The National Groundwater Association journal Groundwater published an article co-authored by Clear Creek Co-Founder and Principal Hydrogeologist Doug Bartlett, RG, CHG, and Senior Hydrogeologist Paul Plato, RG, presenting a method for utilizing solute transport processes to quantify source contribution using a unit-concentration approach.
“A Unit-Concentration Method to Quantify Source Contribution” was co-written by Vivek Bedekar, Christopher Neville, Matthew J. Tonkin, R. Douglas Bartlett, and Paul Plato.

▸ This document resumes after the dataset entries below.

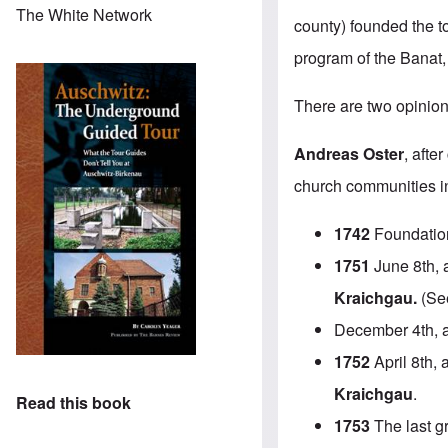
The White Network
county) founded the t
program of the Banat,
There are two opinion
Andreas Oster
, afte
church communities in 
1742
Foundatio
1751
June 8th, a
Kraichgau.
(See
December 4th, 
1752
April 8th, 
Kraichgau
.
Read this book
1753
The last g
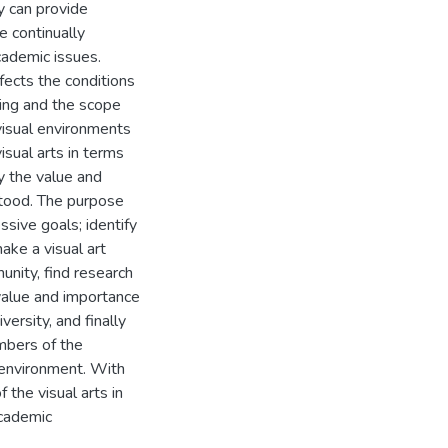
y can provide
e continually
cademic issues.
fects the conditions
king and the scope
 visual environments
isual arts in terms
ty the value and
stood. The purpose
ssive goals; identify
ake a visual art
unity, find research
 value and importance
versity, and finally
mbers of the
r environment. With
 the visual arts in
academic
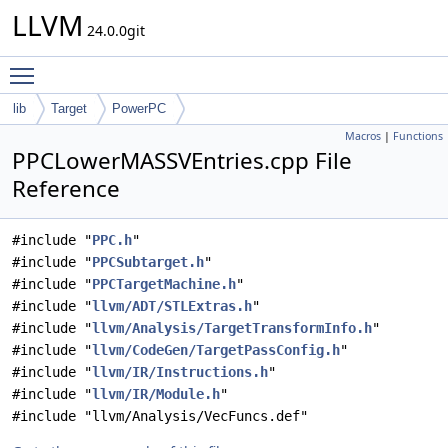
LLVM
24.0.0git
Toggle main menu visibility
lib
Target
PowerPC
Macros
|
Functions
PPCLowerMASSVEntries.cpp File
Reference
#include "
PPC.h
"
#include "
PPCSubtarget.h
"
#include "
PPCTargetMachine.h
"
#include "
llvm/ADT/STLExtras.h
"
#include "
llvm/Analysis/TargetTransformInfo.h
"
#include "
llvm/CodeGen/TargetPassConfig.h
"
#include "
llvm/IR/Instructions.h
"
#include "
llvm/IR/Module.h
"
#include "llvm/Analysis/VecFuncs.def"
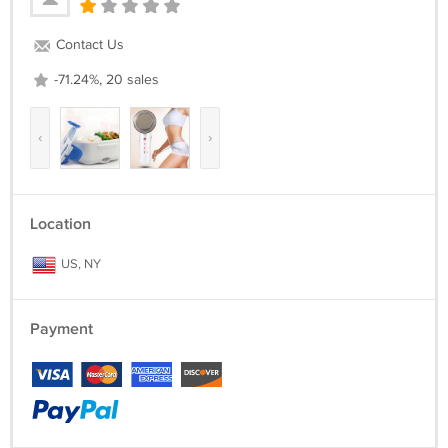
Contact Us
-71.24%, 20 sales
‹
›
Location
US, NY
Payment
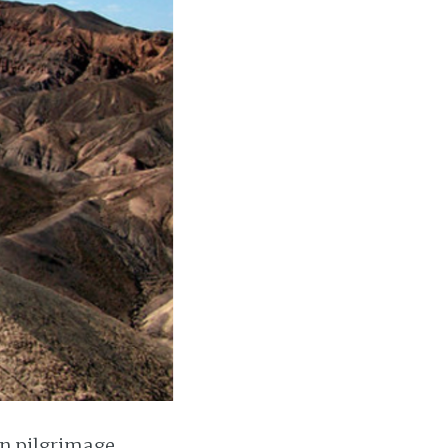
on pilgrimage.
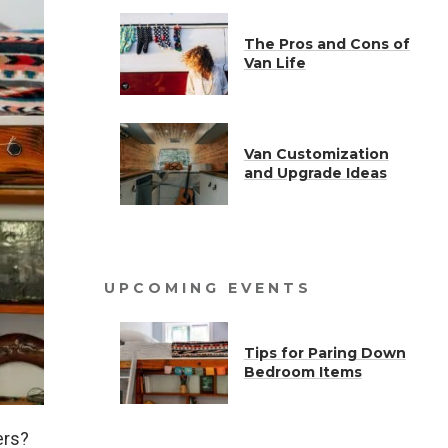
The Pros and Cons of
Van Life
Van Customization
and Upgrade Ideas
UPCOMING EVENTS
Tips for Paring Down
Bedroom Items
ers?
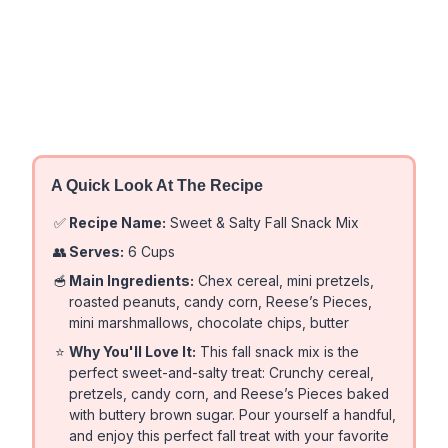
A Quick Look At The Recipe
✅
Recipe Name:
Sweet & Salty Fall Snack Mix
👥
Serves:
6 Cups
🥣
Main Ingredients:
Chex cereal, mini pretzels,
roasted peanuts, candy corn, Reese’s Pieces,
mini marshmallows, chocolate chips, butter
⭐
Why You'll Love It:
This fall snack mix is the
perfect sweet-and-salty treat: Crunchy cereal,
pretzels, candy corn, and Reese’s Pieces baked
with buttery brown sugar. Pour yourself a handful,
and enjoy this perfect fall treat with your favorite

Clear Creek has used this technique to assess the sources of water to particular production wells in addition to tracking the movement of recharged water to Aquifer Storage Recovery (ASR) wells for permitting purposes. Learn more about Clear Creek’s groundwater modeling capabilities.
Abstract
Solute migration is typically simulated to describe and estimate the fate and transport of contaminants in groundwater. The unit-concentration approach is investigated here as a method to enable solute transport simulations to expand the capabilities of groundwater flow modeling. The unit-concentration method uses a concentration value of one to identify sources of water to be assessed and a concentration of zero for all other water sources. The distribution of concentration thus obtained, unlike particle tracking methods, provides a more intuitive and direct quantification of the contribution of sources reaching various sinks. The unit-concentration approach can be applied readily with existing solute transport software for a range of analyses including source allocation, well capture analysis, and mixing/dilution calculations. This paper presents the theory, method, and example applications of the unit-concentration approach for source quantification.